Data to examine: Begin

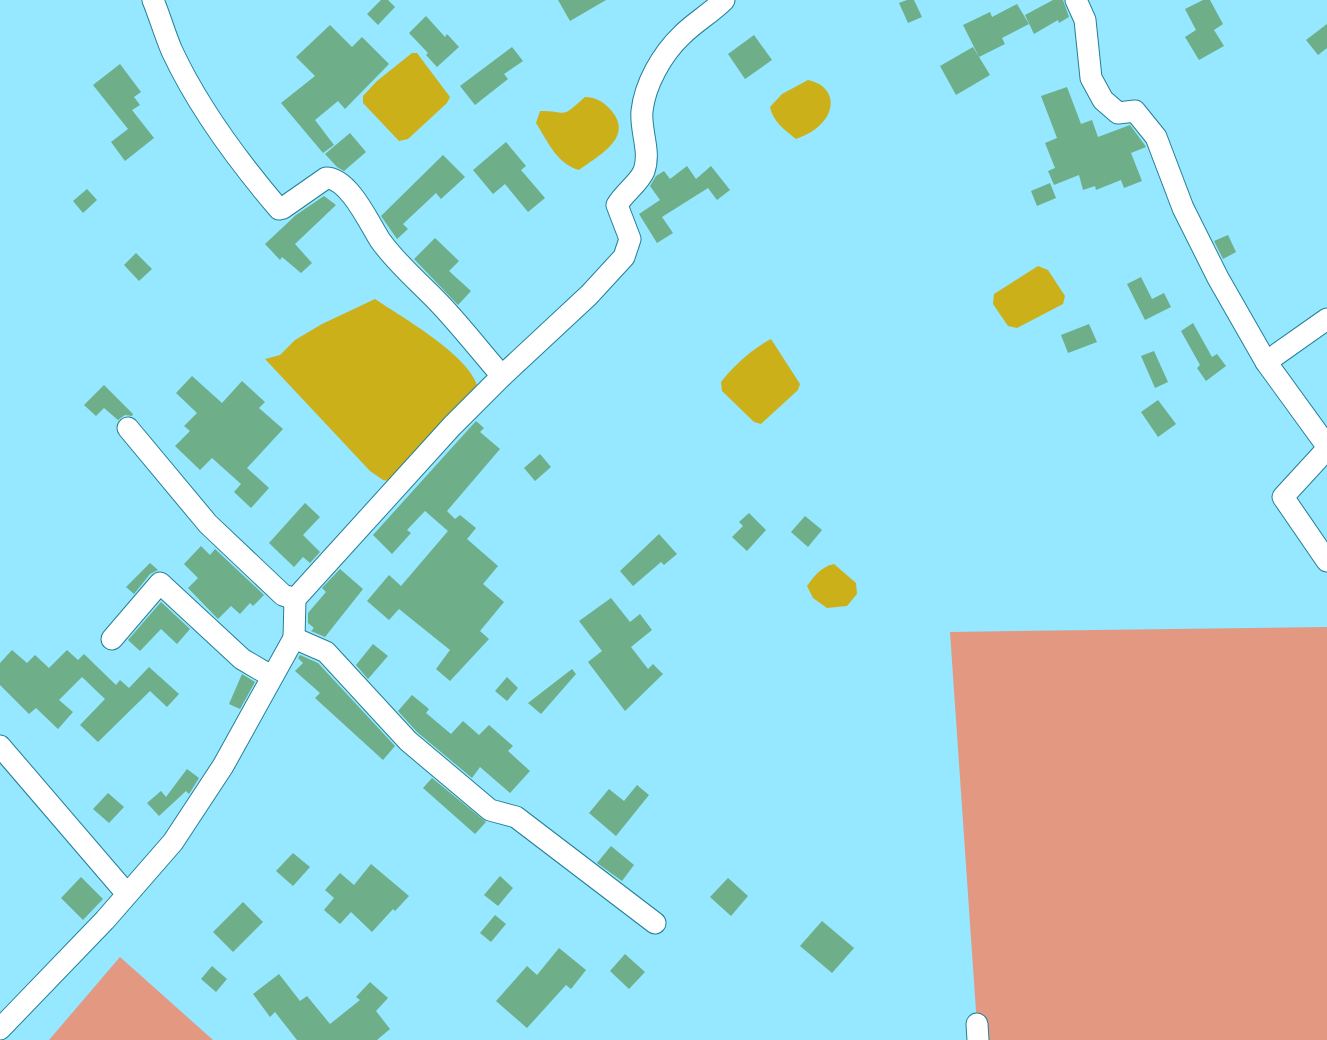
<svg xmlns="http://www.w3.org/2000/svg" width="1327" height="1040" viewBox="0 0 1327 1040" font-family="Literata,serif">
<style>
.green{fill:#e39882}
.water{fill:#ccb019}
.building{fill:#6eae88}
.lines{fill:none;stroke-linecap:round;stroke-linejoin:round}
.street-casing{stroke:#267f94;stroke-width:23}
.street{stroke:#fff;stroke-width:21}
</style>
<rect width="100%" height="100%" fill="#95e8ff"/>
<g class="green">
<path d="M1327 627V1040H978L950 632Z"/>
<path d="M120 957 213 1040H49Z"/>
</g>
<g class="water">
<path d="M412 53H417L450 97 447 103 408 139 399 141 363 103V96L377 81Z"/>
<path d="M808 80C833 85 838 108 820 125 813 132 804 136 796 139 785 130 773 122 770 107L782 94Z"/>
<path d="M585 97C595 97 602 101 609 108 636 136 601 154 579 170 557 164 548 142 536 123L540 111C570 111 559 120 585 97Z"/>
<path d="M1038 266 1048 270 1065 296 1063 304 1017 328 1008 326 993 304 994 294Z"/>
<path d="M375 299C403 318 467 354 477 385L389 481 383 480 370 471 265 359 280 355 295 340 322 324Z"/>
<path d="M771 339 800 384 798 390 761 424 754 422 722 391 721 382C733 366 753 348 771 339Z"/>
<path d="M834 564 856 583 857 594 847 606 827 608 813 598 807 586C815 575 821 567 834 564Z"/>
</g>
<g class="building">
<path d="M381 0H388L395 7 378 25 367 14Z"/>
<path d="M558 0H606L570 21Z"/>
<path d="M907 0H914L922 17 908 23 899 3Z"/>
<path d="M1053 0H1063L1069 17 1059 23 1058 20 1034 34 1025 15Z"/>
<path d="M1203 0H1210L1223 24 1214 30 1224 46 1199 60 1185 37 1196 30 1185 9Z"/>
<path d="M1017 4 1029 24 1002 38 1005 44 979 57 963 25 990 12 992 17Z"/>
<path d="M426 16 445 37 447 34 459 47 437 67 426 55 428 53 409 33Z"/>
<path d="M1327 24V48L1318 55 1306 40Z"/>
<path d="M330 25 352 47 362 37 389 64 345 109 338 101 315 120 334 145 323 153 281 103 315 76 296 57Z"/>
<path d="M754 35 772 60 745 79 728 54Z"/>
<path d="M512 47 523 61 504 74 508 79 475 105 460 86Z"/>
<path d="M973 47 990 75 956 95 940 66Z"/>
<path d="M120 64 141 92 134 97 140 105 132 110 154 138 125 161 111 142 128 129 93 85Z"/>
<path d="M1067 87 1081 124 1092 120 1098 137 1130 125 1144 144 1146 147 1131 153 1142 181 1124 188 1121 180 1096 190 1095 186 1083 190 1079 175 1054 185 1048 171 1055 168 1045 143 1057 138 1041 96Z"/>
<path d="M350 133 366 152 344 171 337 167 325 154Z"/>
<path d="M506 142 526 166 521 170 545 198 528 212 505 184 493 194 473 170Z"/>
<path d="M443 155 465 177 441 199 436 193 403 224 408 229 397 239 381 216Z"/>
<path d="M687 166 696 179 711 166 730 190 717 200 708 188 662 217 673 233 657 243 639 214 660 200 650 186 656 176 664 171 670 179Z"/>
<path d="M1050 183 1056 198 1037 206 1031 191Z"/>
<path d="M87 189 97 200 83 213 73 201Z"/>
<path d="M324 196 336 205 295 244 312 263 301 273 282 257 280 260 265 244 296 215Z"/>
<path d="M1228 235 1236 252 1223 259 1214 241Z"/>
<path d="M435 238 459 261 449 271 471 291 458 305 414 259Z"/>
<path d="M136 253 152 269 139 281 124 265Z"/>
<path d="M1141 277 1152 299 1164 293 1171 307 1145 320 1127 284Z"/>
<path d="M1193 323 1212 357 1217 354 1226 366 1206 381 1197 368 1200 365 1181 331Z"/>
<path d="M1089 324 1097 342 1068 353 1061 335Z"/>
<path d="M1154 351 1168 382 1155 388 1141 356Z"/>
<path d="M192 376 222 403 242 381 265 402 259 408 283 429 247 468 269 488 251 508 234 492 241 484 212 458 200 470 175 446 190 431 184 426 197 413 176 393Z"/>
<path d="M104 385 133 414 132 416 125 415 118 420 104 408 96 416 84 405Z"/>
<path d="M1158 400 1176 424 1158 437 1141 412Z"/>
<path d="M476 421 484 428 480 432 500 449 447 511 455 519 460 515 476 528 467 539 498 566 483 584 504 602 480 631 489 639 450 681 436 669 450 650 399 609 389 620 367 601 389 575 401 586 448 531 425 511 407 530 411 533 392 554 373 535Z"/>
<path d="M540 454 551 467 535 481 524 468Z"/>
<path d="M305 503 320 517 303 535 320 552 310 563 303 557 294 567 269 543Z"/>
<path d="M749 513 766 530 747 551 732 537 743 526 739 522Z"/>
<path d="M805 516 822 530 808 547 791 532Z"/>
<path d="M659 534 677 554 664 565 661 562 633 586 620 571Z"/>
<path d="M201 546 210 555 215 549 264 595 253 606 250 603 240 614 231 606 218 619 188 588 198 578 184 564Z"/>
<path d="M150 563 158 570 150 574 134 594 126 587Z"/>
<path d="M340 569 363 589 325 637 311 631 314 628 308 623V613L326 592 322 588Z"/>
<path d="M611 598 630 622 640 614 652 630 631 647 648 669 653 664 663 674 625 711 588 662 602 651 579 621Z"/>
<path d="M161 602 190 629 177 644 161 629 140 651 128 640Z"/>
<path d="M373 644 388 656 368 679 356 665Z"/>
<path d="M12 650 27 663 35 655 49 668 67 650 78 660 84 654 116 685 120 680 129 688 149 667 179 694 167 707 150 691 98 742 80 725 105 699 82 677 59 700 73 712 58 729 36 708 29 714 0 685V663Z"/>
<path d="M300 655 318 663 395 746 383 760 315 698 320 693 295 671 303 663 298 658Z"/>
<path d="M572 669 576 674 541 714 528 703Z"/>
<path d="M242 674 255 682 240 709 229 704Z"/>
<path d="M507 677 518 688 507 701 495 691Z"/>
<path d="M412 695 429 709 426 713 451 734 463 721 479 735 489 725 513 746 508 751 530 771 510 793 480 767 472 778 417 732 398 711Z"/>
<path d="M187 769 199 778 189 794 186 791 159 816 147 803 161 791 166 797Z"/>
<path d="M432 778 486 822 475 834 423 788Z"/>
<path d="M637 785 649 795 616 836 589 813 609 789 624 801Z"/>
<path d="M108 793 124 807 109 823 93 809Z"/>
<path d="M611 846 634 865 622 881 597 863Z"/>
<path d="M293 853 310 867 293 886 276 871Z"/>
<path d="M371 864 409 896 395 911 393 909 372 932 351 912 340 924 324 910 334 898 325 890 340 873 354 885Z"/>
<path d="M500 876 513 888 498 906 484 895Z"/>
<path d="M81 877 103 899 83 920 61 898Z"/>
<path d="M728 878 748 896 731 916 710 897Z"/>
<path d="M243 902 263 922 233 952 213 932Z"/>
<path d="M495 915 506 924 491 942 480 933Z"/>
<path d="M822 921 854 948 832 973 800 946Z"/>
<path d="M559 948 586 970 571 989 566 985 527 1028 496 1001 527 966 537 975Z"/>
<path d="M625 954 645 972 629 989 610 971Z"/>
<path d="M212 966 227 979 216 992 201 979Z"/>
<path d="M279 974 300 1001 307 996 330 1024 360 1000 356 997 370 982 388 998 376 1011 390 1029 377 1040H297L275 1012 270 1017 253 994Z"/>
</g>
<g class="lines">
<g class="street-casing">
<g id="street">
<path d="M153 0C160 17 165 35 172 51 199 109 238 161 279 209L283 208 326 178C349 178 369 223 380 240 396 263 420 283 439 303 461 326 481 352 502 376"/>
<path d="M1076 0 1085 20 1091 78 1103 100 1118 113 1135 111 1156 137 1183 208 1218 278 1266 362"/>
<path d="M1327 319 1266 362 1327 446"/>
<path d="M128 428 208 524 283 595 295 599"/>
<path d="M1327 449 1283 497 1327 561"/>
<path d="M294 638 295 599 452 426 502 376 589 295 624 257 630 239 617 205C624 193 639 183 644 171 651 151 640 131 642 111 645 84 662 54 682 35 695 22 711 13 724 0"/>
<path d="M112 639 160 583 242 659 271 676"/>
<path d="M0 746 127 894"/>
<path d="M977 1024 978 1040"/>
<path d="M0 1029 105 920 173 842 223 766 294 638 326 652 408 741 490 810 516 817 655 923"/>
</g>
</g>
<use href="#street" class="street"/>
</g>
</svg>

Data to examine: End

▶ **Goal of the exercise**
Find where the line with "97C595 97 602" sits in the material above, then copy exactly from it through the line with "266 1048 270". Add no other line.

▶ **Solution**
<path d="M585 97C595 97 602 101 609 108 636 136 601 154 579 170 557 164 548 142 536 123L540 111C570 111 559 120 585 97Z"/>
<path d="M1038 266 1048 270 1065 296 1063 304 1017 328 1008 326 993 304 994 294Z"/>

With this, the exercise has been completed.